Give a thought to gardening

Even in a tiny yard like mine you can grow your own produce. My entire lot, which has a 1000 sq ft house, a garage, a shed, a large duck pen and a pond system on it, is only .167th of an acre. By using several gardening methods including square foot gardening, deep mulching, container gardening and vertical trellising, I am able to grow melons, pumpkins, grapes, apples, pears, zucchini, beans, tomatoes, peppers, several herb varieties, kale, lettuce, kohlrabi, and even some exotics, flowers and flowering shrubs to attract the local bees and other pollinators.



I harvested this basket of food out of my back yard just yesterday morning. The tomatoes and peppers are just starting to take off, all the grapes are ready and I need to harvest more today and over the weekend. The squash, which got a late start, are just now ripening. Cucumbers and beans will be ready next month.

With the drought, rising food prices and the ever increasing genetic modification of foods from the store, you might want to consider your own garden. Food inflation has been creeping up year after year and projections for next year's harvest is grim. Even if you can not grow enough to entirely support your family's food needs, anything you can grow yourself is less you have to buy in the store. Not only that, there is a growing body of evidence that the nutriton level in commercially-raised food is dropping. This means you have to eat more food volume to get the same amount of nutrients that used to be in food years ago. Nutrient density is of particular importance for people with weight and digestive problems like me. Growing your own food and properly managing soil means the food you grow will be more nutritious than food you can buy.



While summer is almost over in the US, you can prep growing beds NOW for easy spring planting. In fact, fall is the time you plant garlic. Thinking of a garden as a spring to fall thing is very much a thing of the past. In some areas you can even grow greens through the winter. My kale survived several hard frosts and a few snow storms with no problems at all.

**DATA**
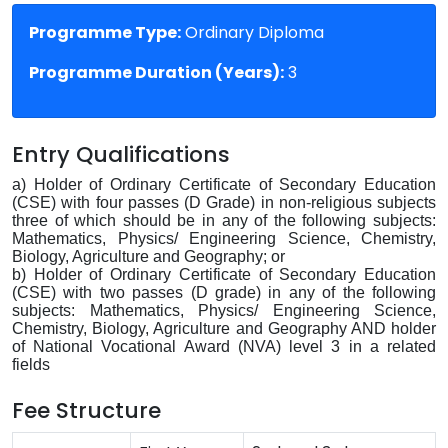
Programme Type:
Ordinary Diploma
Programme Duration (Years):
3
Entry Qualifications
a) Holder of Ordinary Certificate of Secondary Education
(CSE) with four passes (D Grade) in non-religious subjects
three of which should be in any of the following subjects:
Mathematics, Physics/ Engineering Science, Chemistry,
Biology, Agriculture and Geography; or
b) Holder of Ordinary Certificate of Secondary Education
(CSE) with two passes (D grade) in any of the following
subjects: Mathematics, Physics/ Engineering Science,
Chemistry, Biology, Agriculture and Geography AND holder
of National Vocational Award (NVA) level 3 in a related
fields
Fee Structure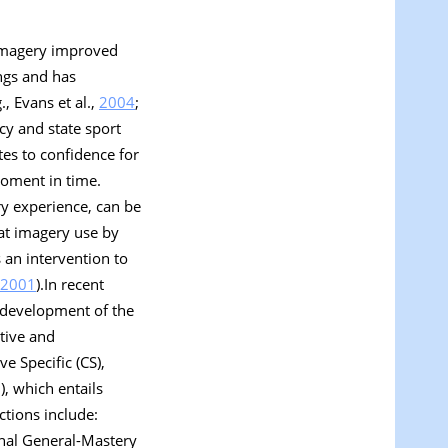
t imagery improved
ings and has
, Evans et al.,
2004
;
cy and state sport
ates to confidence for
 moment in time.
ry experience, can be
hat imagery use by
 an intervention to
2001
).In recent
e development of the
itive and
ve Specific
(CS),
), which entails
ctions include:
nal General-Mastery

**INSTRUCTIONS TO FOLLOW**
Rewrite everything in the gardening text from "Even in a tiny" down to "ready next month.", changing "grapes" to "strawberries" wherever it occurs.

**TASK RESULT**
Even in a tiny yard like mine you can grow your own produce. My entire lot, which has a 1000 sq ft house, a garage, a shed, a large duck pen and a pond system on it, is only .167th of an acre. By using several gardening methods including square foot gardening, deep mulching, container gardening and vertical trellising, I am able to grow melons, pumpkins, strawberries, apples, pears, zucchini, beans, tomatoes, peppers, several herb varieties, kale, lettuce, kohlrabi, and even some exotics, flowers and flowering shrubs to attract the local bees and other pollinators.



I harvested this basket of food out of my back yard just yesterday morning. The tomatoes and peppers are just starting to take off, all the strawberries are ready and I need to harvest more today and over the weekend. The squash, which got a late start, are just now ripening. Cucumbers and beans will be ready next month.